*** Opening Exercise material ***

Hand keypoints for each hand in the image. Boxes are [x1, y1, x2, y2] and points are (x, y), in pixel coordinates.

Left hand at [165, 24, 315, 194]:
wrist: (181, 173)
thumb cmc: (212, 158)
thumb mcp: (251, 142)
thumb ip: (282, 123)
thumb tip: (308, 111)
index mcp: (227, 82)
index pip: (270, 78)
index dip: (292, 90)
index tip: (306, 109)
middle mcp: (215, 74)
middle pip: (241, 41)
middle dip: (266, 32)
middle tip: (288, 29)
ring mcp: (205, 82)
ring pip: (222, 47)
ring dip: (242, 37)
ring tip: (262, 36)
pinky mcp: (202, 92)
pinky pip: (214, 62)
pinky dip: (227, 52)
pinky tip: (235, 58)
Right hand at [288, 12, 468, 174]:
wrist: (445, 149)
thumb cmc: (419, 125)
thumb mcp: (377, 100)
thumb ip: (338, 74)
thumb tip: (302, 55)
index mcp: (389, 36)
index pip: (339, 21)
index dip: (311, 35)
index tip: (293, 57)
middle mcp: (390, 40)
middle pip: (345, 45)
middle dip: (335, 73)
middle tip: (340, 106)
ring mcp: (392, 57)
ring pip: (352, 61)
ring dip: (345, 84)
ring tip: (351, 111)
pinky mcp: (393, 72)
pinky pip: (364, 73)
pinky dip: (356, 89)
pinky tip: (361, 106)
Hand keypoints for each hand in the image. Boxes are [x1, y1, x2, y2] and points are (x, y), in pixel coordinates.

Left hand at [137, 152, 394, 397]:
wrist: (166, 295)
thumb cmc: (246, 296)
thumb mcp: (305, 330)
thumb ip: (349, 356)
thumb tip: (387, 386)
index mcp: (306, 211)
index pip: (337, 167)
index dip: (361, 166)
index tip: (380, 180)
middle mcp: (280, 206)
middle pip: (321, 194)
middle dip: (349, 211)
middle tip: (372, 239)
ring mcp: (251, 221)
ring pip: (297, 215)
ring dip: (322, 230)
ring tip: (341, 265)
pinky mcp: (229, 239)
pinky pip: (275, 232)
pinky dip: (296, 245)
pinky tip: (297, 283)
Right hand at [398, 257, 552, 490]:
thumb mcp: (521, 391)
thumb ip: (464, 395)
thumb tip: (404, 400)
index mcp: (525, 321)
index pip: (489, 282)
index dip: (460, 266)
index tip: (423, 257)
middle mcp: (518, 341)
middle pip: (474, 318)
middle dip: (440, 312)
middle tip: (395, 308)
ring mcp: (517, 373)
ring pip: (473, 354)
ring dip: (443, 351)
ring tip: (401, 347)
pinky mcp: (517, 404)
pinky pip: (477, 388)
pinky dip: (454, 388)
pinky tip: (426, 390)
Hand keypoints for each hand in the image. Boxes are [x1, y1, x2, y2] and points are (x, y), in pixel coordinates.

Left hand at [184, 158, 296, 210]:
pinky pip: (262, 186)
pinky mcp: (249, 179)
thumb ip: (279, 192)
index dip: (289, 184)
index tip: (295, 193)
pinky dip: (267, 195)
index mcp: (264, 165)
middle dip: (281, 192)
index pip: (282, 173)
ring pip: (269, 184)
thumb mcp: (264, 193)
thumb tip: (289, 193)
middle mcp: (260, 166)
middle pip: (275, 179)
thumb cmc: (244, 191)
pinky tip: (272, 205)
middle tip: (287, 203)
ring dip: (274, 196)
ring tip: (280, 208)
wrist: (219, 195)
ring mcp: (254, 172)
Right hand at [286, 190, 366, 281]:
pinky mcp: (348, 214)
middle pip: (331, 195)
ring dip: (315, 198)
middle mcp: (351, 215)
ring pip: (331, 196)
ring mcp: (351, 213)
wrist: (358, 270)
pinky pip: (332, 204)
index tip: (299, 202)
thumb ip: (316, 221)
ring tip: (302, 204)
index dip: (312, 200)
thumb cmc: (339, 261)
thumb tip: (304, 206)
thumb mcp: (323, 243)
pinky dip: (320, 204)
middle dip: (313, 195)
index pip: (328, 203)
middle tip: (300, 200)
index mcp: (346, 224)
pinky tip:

*** Closing Exercise material ***

§ Exercise
Every line of the records above where the string "Right" is found should be copied.

§ Solution to this exercise
Right hand at [288, 12, 468, 174]:
Right hand at [398, 257, 552, 490]:
Right hand at [286, 190, 366, 281]:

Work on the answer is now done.